Keep only the lines of the listing that include the word "thresholds", and copy them.

........

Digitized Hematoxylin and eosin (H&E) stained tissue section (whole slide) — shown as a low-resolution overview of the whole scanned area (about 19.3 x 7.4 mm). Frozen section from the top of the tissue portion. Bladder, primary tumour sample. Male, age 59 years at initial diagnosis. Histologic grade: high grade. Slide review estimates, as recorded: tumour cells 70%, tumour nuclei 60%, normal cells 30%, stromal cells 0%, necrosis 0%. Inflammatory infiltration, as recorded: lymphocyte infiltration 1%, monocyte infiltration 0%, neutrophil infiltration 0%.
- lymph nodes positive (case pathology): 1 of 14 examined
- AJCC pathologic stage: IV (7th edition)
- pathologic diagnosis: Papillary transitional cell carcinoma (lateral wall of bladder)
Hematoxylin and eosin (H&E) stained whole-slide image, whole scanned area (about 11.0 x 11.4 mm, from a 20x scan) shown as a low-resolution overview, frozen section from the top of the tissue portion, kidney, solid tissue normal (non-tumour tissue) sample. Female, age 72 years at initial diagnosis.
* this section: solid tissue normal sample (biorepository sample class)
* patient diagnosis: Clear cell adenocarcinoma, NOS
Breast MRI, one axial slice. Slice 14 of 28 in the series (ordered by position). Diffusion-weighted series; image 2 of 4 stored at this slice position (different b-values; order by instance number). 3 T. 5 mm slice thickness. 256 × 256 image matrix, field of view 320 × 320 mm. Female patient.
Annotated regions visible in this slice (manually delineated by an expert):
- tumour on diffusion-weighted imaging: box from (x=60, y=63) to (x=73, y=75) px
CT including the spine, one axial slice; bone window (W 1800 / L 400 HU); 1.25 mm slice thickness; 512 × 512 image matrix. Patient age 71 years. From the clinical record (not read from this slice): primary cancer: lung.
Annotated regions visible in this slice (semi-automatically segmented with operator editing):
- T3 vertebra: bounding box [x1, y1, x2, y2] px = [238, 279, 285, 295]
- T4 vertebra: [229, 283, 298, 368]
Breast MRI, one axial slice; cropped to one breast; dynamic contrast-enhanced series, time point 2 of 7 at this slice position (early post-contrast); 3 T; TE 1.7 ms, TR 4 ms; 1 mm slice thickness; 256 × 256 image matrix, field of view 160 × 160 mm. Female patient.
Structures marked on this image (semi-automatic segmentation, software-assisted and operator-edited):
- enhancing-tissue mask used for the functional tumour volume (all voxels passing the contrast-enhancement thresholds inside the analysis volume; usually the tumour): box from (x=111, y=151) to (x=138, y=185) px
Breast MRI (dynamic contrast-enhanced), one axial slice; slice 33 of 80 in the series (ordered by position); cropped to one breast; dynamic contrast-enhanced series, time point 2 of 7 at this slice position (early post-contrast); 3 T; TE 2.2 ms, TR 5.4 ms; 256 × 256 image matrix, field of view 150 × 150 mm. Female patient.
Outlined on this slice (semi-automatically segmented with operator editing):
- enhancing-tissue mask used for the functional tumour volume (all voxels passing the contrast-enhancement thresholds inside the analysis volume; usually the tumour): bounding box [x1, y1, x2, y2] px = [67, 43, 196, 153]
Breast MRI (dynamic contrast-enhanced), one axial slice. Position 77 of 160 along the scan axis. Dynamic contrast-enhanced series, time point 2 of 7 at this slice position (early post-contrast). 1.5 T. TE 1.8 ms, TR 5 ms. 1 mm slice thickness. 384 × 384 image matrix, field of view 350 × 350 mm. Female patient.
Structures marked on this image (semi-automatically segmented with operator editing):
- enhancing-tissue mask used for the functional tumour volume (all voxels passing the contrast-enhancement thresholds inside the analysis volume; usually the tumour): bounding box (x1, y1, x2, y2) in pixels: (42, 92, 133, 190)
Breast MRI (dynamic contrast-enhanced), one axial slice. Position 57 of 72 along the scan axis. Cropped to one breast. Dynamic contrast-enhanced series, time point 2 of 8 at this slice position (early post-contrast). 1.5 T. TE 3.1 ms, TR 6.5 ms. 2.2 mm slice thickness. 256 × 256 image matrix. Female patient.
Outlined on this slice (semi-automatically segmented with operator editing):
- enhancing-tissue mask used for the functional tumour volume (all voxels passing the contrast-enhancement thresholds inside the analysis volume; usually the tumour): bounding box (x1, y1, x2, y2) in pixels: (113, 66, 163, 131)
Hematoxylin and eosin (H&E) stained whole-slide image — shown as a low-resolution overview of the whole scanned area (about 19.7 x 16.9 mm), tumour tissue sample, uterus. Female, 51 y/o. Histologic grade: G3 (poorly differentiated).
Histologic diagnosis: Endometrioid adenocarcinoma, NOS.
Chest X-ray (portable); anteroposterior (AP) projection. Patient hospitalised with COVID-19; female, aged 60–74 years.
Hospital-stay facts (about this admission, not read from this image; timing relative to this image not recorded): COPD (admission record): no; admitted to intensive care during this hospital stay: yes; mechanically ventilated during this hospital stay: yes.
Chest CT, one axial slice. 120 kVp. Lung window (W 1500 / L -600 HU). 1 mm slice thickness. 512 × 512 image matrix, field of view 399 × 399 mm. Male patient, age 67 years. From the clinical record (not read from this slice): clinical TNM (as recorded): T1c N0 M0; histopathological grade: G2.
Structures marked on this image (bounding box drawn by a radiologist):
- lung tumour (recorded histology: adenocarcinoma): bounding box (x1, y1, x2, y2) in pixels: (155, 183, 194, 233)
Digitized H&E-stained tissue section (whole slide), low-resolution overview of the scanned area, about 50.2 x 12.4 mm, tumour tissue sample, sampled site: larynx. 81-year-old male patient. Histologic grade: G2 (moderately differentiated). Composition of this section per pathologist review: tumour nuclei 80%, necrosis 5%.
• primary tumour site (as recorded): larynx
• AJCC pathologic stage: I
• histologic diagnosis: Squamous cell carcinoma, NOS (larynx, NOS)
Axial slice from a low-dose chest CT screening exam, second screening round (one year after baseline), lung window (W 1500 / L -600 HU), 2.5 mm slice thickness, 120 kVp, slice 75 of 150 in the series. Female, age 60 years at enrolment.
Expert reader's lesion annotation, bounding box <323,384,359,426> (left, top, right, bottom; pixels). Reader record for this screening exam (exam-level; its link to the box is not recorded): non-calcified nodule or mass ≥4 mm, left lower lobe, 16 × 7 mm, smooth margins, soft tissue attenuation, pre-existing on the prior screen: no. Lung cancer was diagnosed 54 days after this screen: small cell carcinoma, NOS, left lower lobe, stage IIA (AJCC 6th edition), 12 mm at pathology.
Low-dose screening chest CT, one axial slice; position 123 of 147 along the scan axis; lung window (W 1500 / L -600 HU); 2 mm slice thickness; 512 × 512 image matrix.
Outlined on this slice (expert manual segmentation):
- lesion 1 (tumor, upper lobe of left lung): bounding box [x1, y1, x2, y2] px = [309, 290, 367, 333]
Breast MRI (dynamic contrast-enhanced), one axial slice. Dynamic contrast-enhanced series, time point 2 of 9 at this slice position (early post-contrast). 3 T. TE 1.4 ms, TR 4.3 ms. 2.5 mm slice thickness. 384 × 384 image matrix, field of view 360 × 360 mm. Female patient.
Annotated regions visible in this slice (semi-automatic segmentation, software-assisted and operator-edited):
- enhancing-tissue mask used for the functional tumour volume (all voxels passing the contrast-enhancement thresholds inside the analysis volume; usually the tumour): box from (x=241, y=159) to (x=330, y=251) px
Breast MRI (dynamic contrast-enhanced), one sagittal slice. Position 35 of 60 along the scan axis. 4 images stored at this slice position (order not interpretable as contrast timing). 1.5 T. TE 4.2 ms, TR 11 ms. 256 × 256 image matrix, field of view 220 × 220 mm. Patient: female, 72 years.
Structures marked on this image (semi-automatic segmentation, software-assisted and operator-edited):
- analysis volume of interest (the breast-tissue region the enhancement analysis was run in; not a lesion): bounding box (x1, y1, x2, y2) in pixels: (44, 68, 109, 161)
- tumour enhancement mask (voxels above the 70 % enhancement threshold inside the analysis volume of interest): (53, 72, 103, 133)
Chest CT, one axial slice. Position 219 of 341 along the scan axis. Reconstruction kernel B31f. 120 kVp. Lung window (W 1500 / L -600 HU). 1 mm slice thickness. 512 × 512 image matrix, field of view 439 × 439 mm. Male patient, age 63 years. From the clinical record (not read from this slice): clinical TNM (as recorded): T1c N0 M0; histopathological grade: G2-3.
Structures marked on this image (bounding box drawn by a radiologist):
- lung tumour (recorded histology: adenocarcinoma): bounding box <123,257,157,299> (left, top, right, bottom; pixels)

........

RESPONSE TO THIS EXERCISE:
- enhancing-tissue mask used for the functional tumour volume (all voxels passing the contrast-enhancement thresholds inside the analysis volume; usually the tumour): box from (x=111, y=151) to (x=138, y=185) px
- enhancing-tissue mask used for the functional tumour volume (all voxels passing the contrast-enhancement thresholds inside the analysis volume; usually the tumour): bounding box [x1, y1, x2, y2] px = [67, 43, 196, 153]
- enhancing-tissue mask used for the functional tumour volume (all voxels passing the contrast-enhancement thresholds inside the analysis volume; usually the tumour): bounding box (x1, y1, x2, y2) in pixels: (42, 92, 133, 190)
- enhancing-tissue mask used for the functional tumour volume (all voxels passing the contrast-enhancement thresholds inside the analysis volume; usually the tumour): bounding box (x1, y1, x2, y2) in pixels: (113, 66, 163, 131)
- enhancing-tissue mask used for the functional tumour volume (all voxels passing the contrast-enhancement thresholds inside the analysis volume; usually the tumour): box from (x=241, y=159) to (x=330, y=251) px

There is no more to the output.